Thacher Island gets its name from one of the earliest and still more poignant shipwrecks on the Massachusetts coast. In August of 1635 two young families sailed from Ipswich in a small pinnace bound for Marblehead, just over 25 miles away. John Avery was the newly appointed pastor in that already notorious town -- "because many there (the most being fishermen) were something remiss in their behavior." Avery's cousin Anthony Thacher was aboard, along with the two men's wives, their ten children, and other relatives, passengers, and four mariners, for a total of twenty-three.
According to Thacher's account in a letter to his brother in London, two days into the voyage (!) the pinnace's old sails blew out, and the sailors anchored for the night.
But before light it pleased the Lord to send so mighty a storm as the like was never known in New England since the English came, nor in the memory of the Indians.
It was so furious that our anchors came home. Whereupon the mariners let out more cable which at last slipped away. Then our sailors knew not what to do, but we were driven before wind and waves.

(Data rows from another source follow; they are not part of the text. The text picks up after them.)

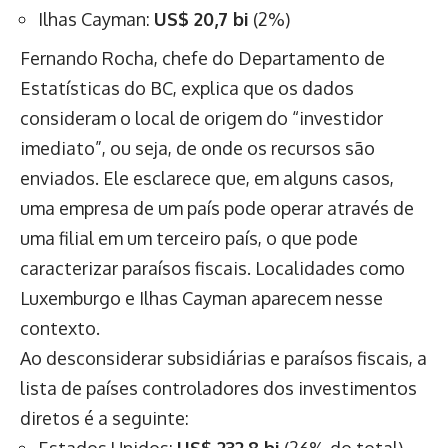
Ilhas Cayman:
US$ 20,7 bi
(2%)
Fernando Rocha, chefe do Departamento de
Estatísticas do BC, explica que os dados
consideram o local de origem do “investidor
imediato”, ou seja, de onde os recursos são
enviados. Ele esclarece que, em alguns casos,
uma empresa de um país pode operar através de
uma filial em um terceiro país, o que pode
caracterizar paraísos fiscais. Localidades como
Luxemburgo e Ilhas Cayman aparecem nesse
contexto.
Ao desconsiderar subsidiárias e paraísos fiscais, a
lista de países controladores dos investimentos
diretos é a seguinte:
Estados Unidos:
US$ 232,8 bi
(26% do total)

The pinnace fetched up on a small rocky island just east of Cape Ann, where:
The waves came furiously and violently over us and against us. . . but beat her all to pieces. Now. . . consider my misery who beheld the ship broken. . . my goods and provisions swimming in the seas, my friends almost drowned, and mine own poor children. . . before mine eyes drown and ready to be swallowed up and dashed to pieces against the rocks by the merciless waves, and myself ready to accompany them.
{all quotations ECP pp.6-7}
In the event, Thacher and his wife Elizabeth washed ashore and survived. All ten children from the two families were drowned, along with the other adults, and the sailors.
Afterwards, with an act of almost cruelly ironic generosity, the Massachusetts General Court gave to the Thachers the title to the island which still bears their name.